## ABOUT THIS EXERCISE
Copy all lines below that use the word "Cout".

◆ ◆ ◆ ◆ ◆

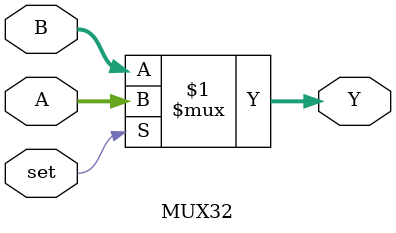
<source format=v>
module MUX5(
    input [4:0]A,
    input [4:0]B,
    input set,
    output [4:0]Y
);
    assign Y = set ? A : B;
endmodule

module MUX32(
    input [31:0]A,
    input [31:0]B,
    input set,
    output [31:0]Y
);
   assign Y = set ? A : B;
endmodule
</source>
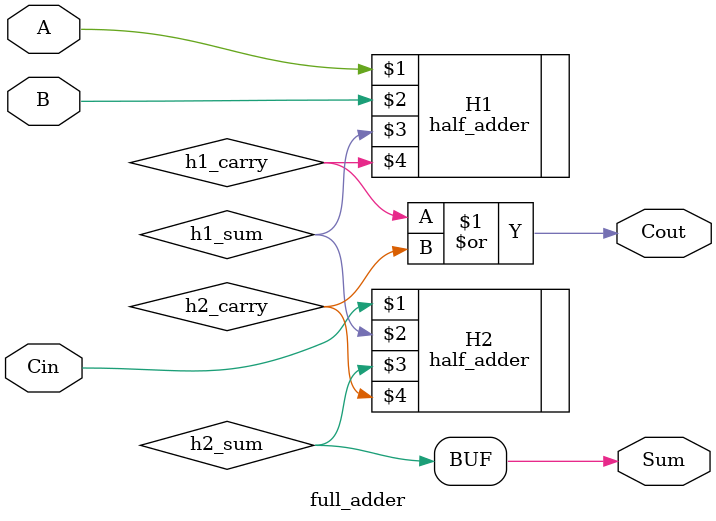
<source format=v>
module full_adder(A,B,Cin,Sum,Cout);
    input wire A, B, Cin;
    output wire Sum, Cout;

    wire h1_sum, h1_carry, h2_sum, h2_carry;

    half_adder H1(A,B,h1_sum,h1_carry);
    half_adder H2(Cin, h1_sum, h2_sum, h2_carry);

    assign Sum = h2_sum;
    assign Cout = h1_carry | h2_carry;

endmodule
</source>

◆ ◆ ◆ ◆ ◆

## SOLUTION FOR THIS PROBLEM
module full_adder(A,B,Cin,Sum,Cout);
    output wire Sum, Cout;
    assign Cout = h1_carry | h2_carry;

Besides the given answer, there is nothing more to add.